In the first part the participants of the workshop will get acquainted with REALEC, the collection of English essays written by Russian university students, with its error classification scheme and the main principles for annotating errors in BRAT. A short video of the text annotation will be demonstrated, followed by interactive exercises in annotation, and a short competition for the best annotation will complete this part. Then the attendants will apply a test-maker – a computer tool for generating testing questions from the errors annotated in the corpus. The participants of the workshop will get a bank of automatically generated questions, edit them, do a test, and analyse its results. The third stage will involve getting automated feedback on an uploaded text by applying REALECInspector – a tool that compares some features of this text with corresponding features of similar texts in the corpus. The participants will compare text inspection for the texts of two genres and for the texts of different writing proficiency.

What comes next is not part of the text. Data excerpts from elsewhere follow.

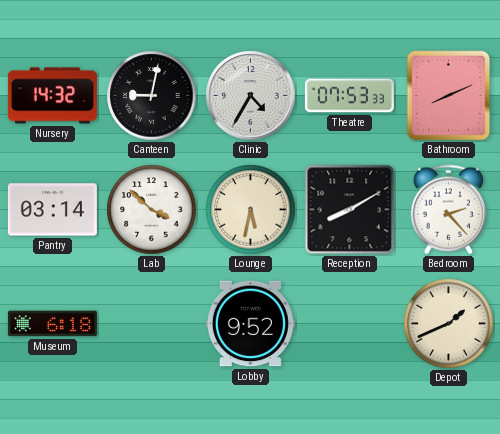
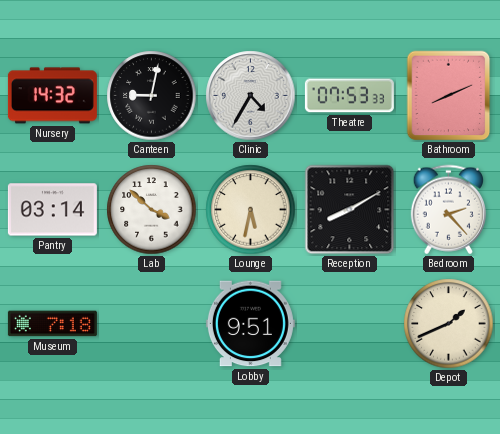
Museum: 6:18 -> 7:18
Lobby: 9:52 -> 9:51
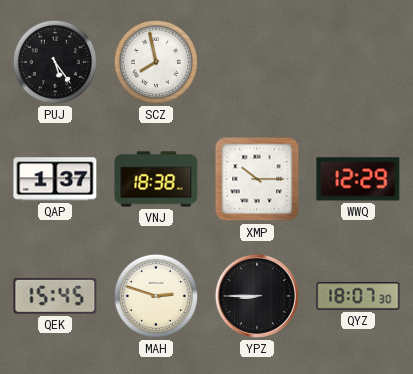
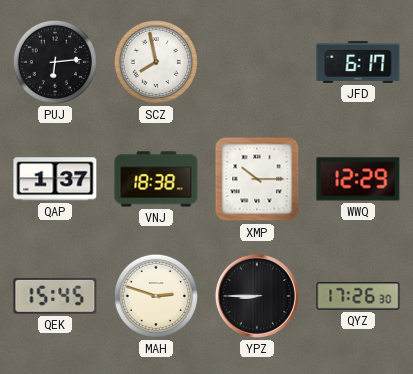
PUJ: 5:24 -> 6:14
JFD: none -> 6:17
QYZ: 18:07 -> 17:26
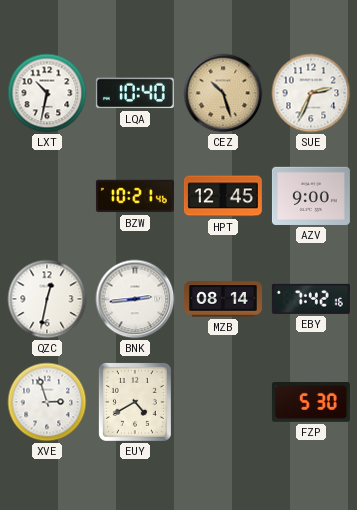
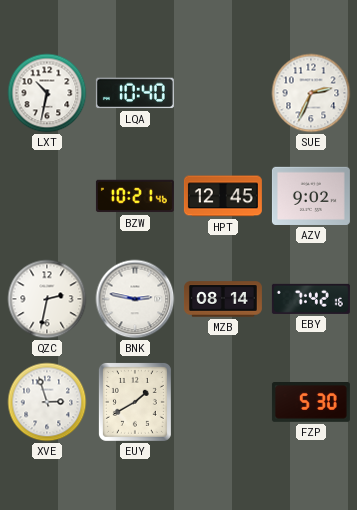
CEZ: 10:27 -> none
AZV: 9:00 -> 9:02
QZC: 12:32 -> 2:32
BNK: 2:44 -> 2:47
EUY: 4:40 -> 1:40
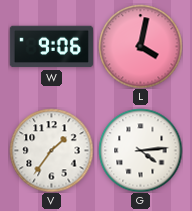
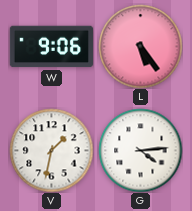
L: 4:02 -> 5:24
V: 1:36 -> 1:32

In the second part of the workshop, a system for the annotation of Italian collocation errors in learner texts will be presented and discussed. The error annotation is performed on the Longitudinal Corpus of Chinese Learners of Italian (LoCCLI ). This part of the workshop will specifically focus on the following key aspects of error annotation, which are particularly challenging in the case of collocations:


- choosing target hypotheses;
- coherently assigning categories to collocation errors;
- interpreting recurring collocation errors.

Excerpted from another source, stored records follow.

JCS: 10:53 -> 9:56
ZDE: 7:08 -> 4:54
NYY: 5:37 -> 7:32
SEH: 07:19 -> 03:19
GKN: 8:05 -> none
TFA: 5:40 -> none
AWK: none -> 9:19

The interest of the workshop lies mostly in the different perspectives from which the practice of error annotation is approached: in the first part, the annotation is aimed at integrating and improving CALL systems, and the specific uses of a learner corpus for EFL/ESL instructors are in focus in the presentation; in the second part, it is intended to detect and analyse a specific area of difficulty for learners, with the aim of providing useful data to improve our knowledge on learner behaviour. Another benefit of the workshop lies in the focus on two different second languages, which can raise interesting problems and propose new challenges for those interested in error annotation.

Will participants need to bring their own devices?

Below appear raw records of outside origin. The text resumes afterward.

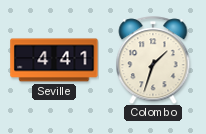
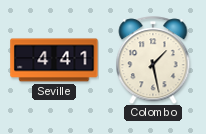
Colombo: 1:33 -> 1:28
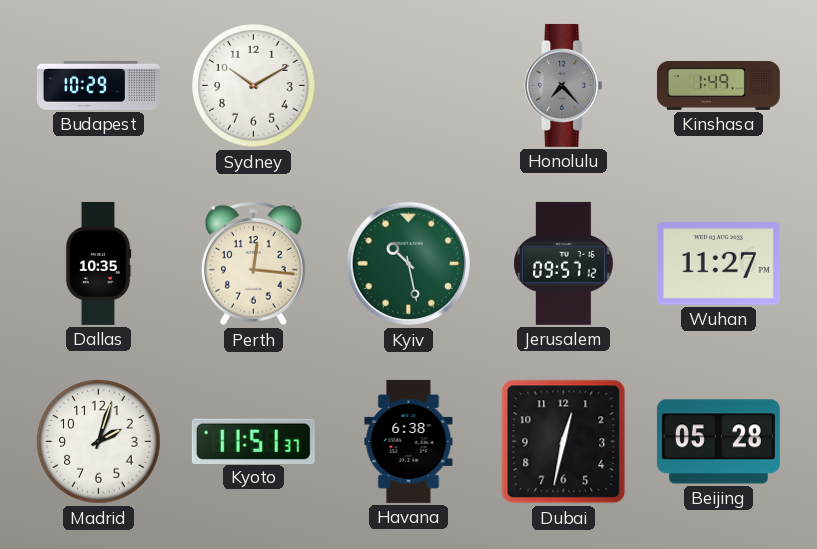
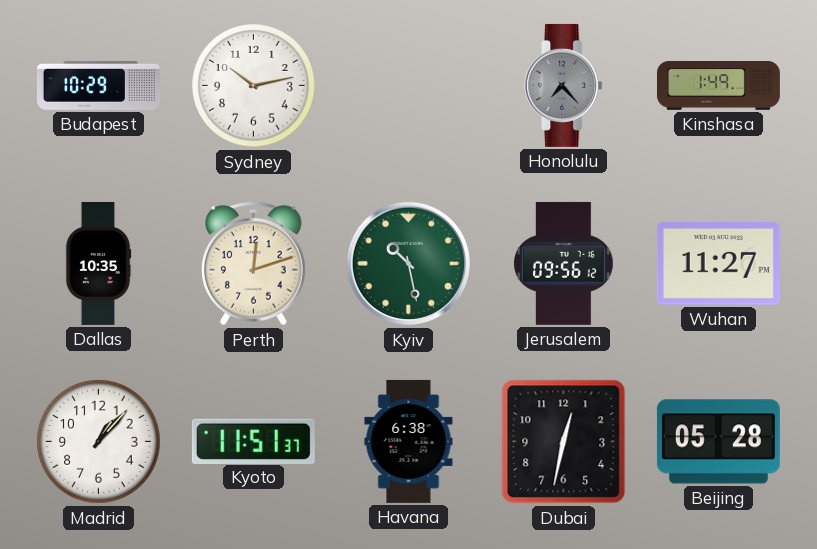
Sydney: 10:10 -> 10:13
Perth: 12:16 -> 12:12
Jerusalem: 09:57 -> 09:56
Madrid: 2:03 -> 1:07
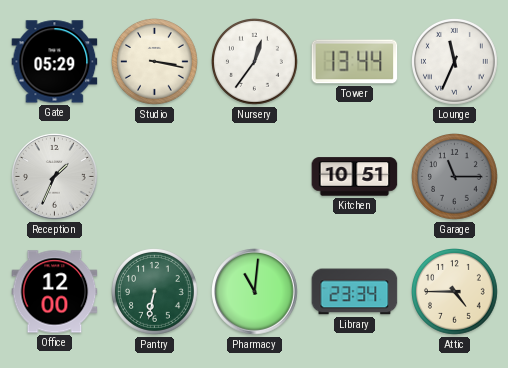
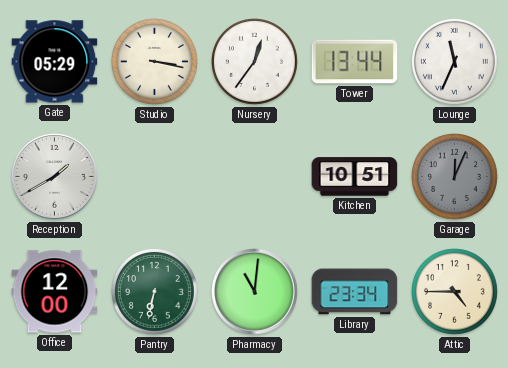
Reception: 1:34 -> 1:40
Garage: 11:15 -> 12:04
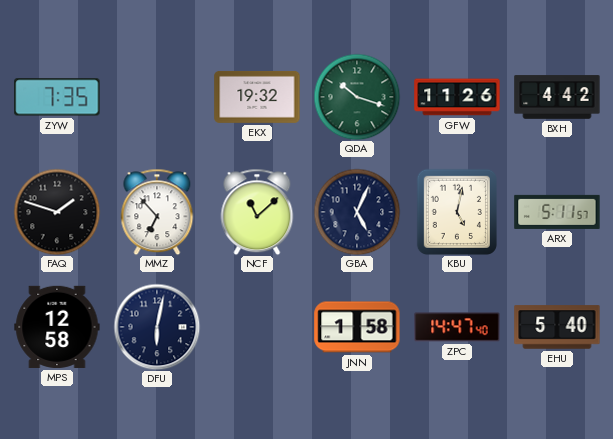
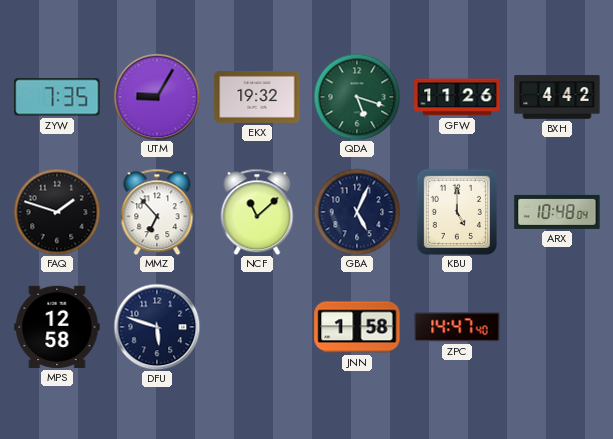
UTM: none -> 9:05
QDA: 10:18 -> 5:18
KBU: 5:02 -> 5:00
ARX: 5:11 -> 10:48
DFU: 6:02 -> 5:48
EHU: 5:40 -> none
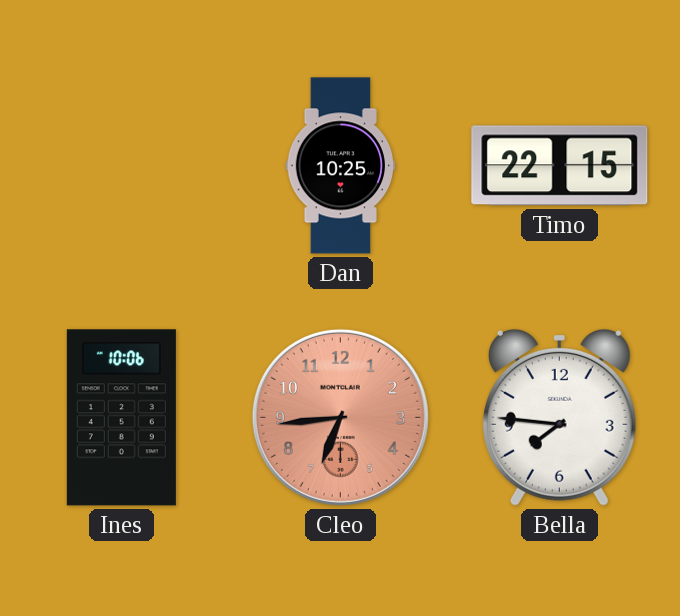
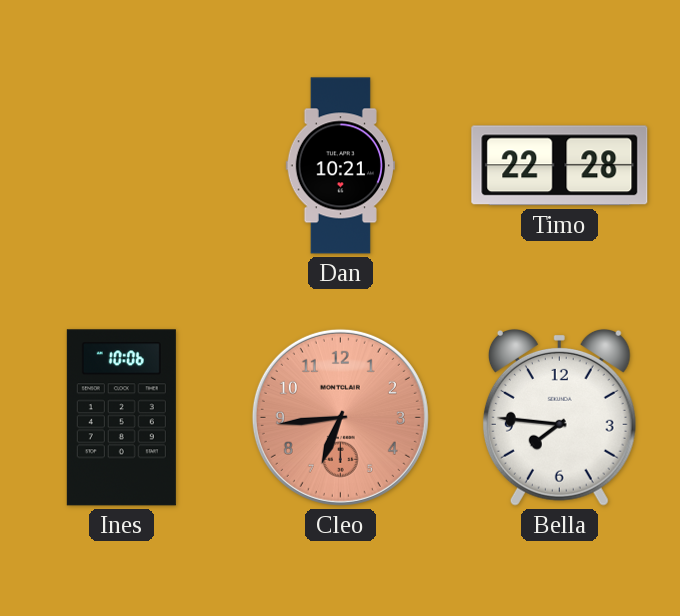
Dan: 10:25 -> 10:21
Timo: 22:15 -> 22:28
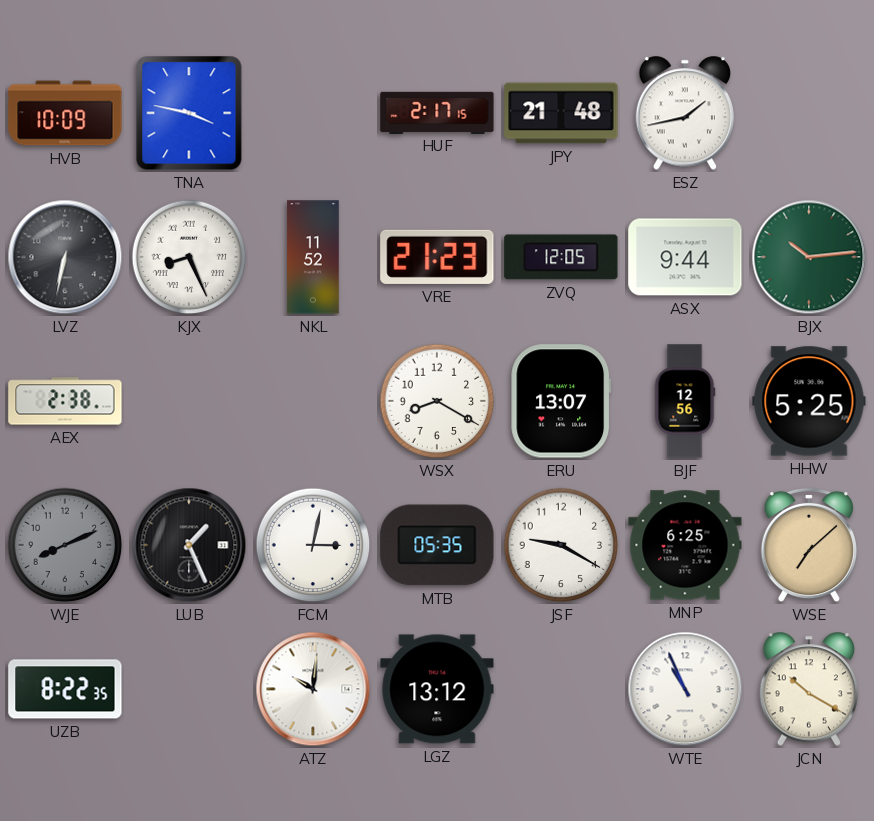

Yes, the use of laptops is encouraged. There are no requirements regarding the operating system, and there is no need to install special software, but everyone will need a modern web browser, preferably Google Chrome. No special requirements as far as the choice of Windows or Mac is concerned.

References

Abel, A., Konecny, C. & Autelli, E. (2015). Annotation and Error Analysis of Formulaic Sequences in an L2 Learner Corpus of Italian. Proceedings of LCR2015, Cuijk/Nijmegen (NL), 11-13 September 2015.


Granger, Sylviane (2003). The international corpus of learner English: a new resource for foreign language learning and teaching and second language acquisition research. In: Tesol Quarterly, 2003, 538-546.


Hovy, Eduard (2015). Corpus Annotation. In Ruslan Mitkov (Ed.) The Oxford Handbook of Computational Linguistics, 2nd edition, 2015.


Leech, Geoffrey (2015). Adding linguistic annotation. In Developing linguistic corpora : a guide to good practice. Oxbow Books, Oxford, 2015, pp. 17-29.


Lüdeling, A. & Hirschmann, H. (2015). Error annotation systems. In S. Granger, G. Gilquin & F. Meunier (Eds.),The Cambridge Handbook of Learner Corpus Research, Cambridge: Cambridge University Press, pp. 135-158.


Lyashevskaya, O., Vinogradova, O., Panteleeva, I. (2017). Multi-Level Student Essay Feedback In A Learner Corpus In: Computational Linguistics and Intellectual Technologies 16, v.1, 2017, pp. 382-396.


Vinogradova, Olga (2016). The Role and Applications of Expert Error Annotation in a Corpus of English Learner Texts. In: Computational Linguisitics and Intellectual Technologies Ussue 15 (22) International Conference “Dialogue 2016” Proceedings, pp. 740-751.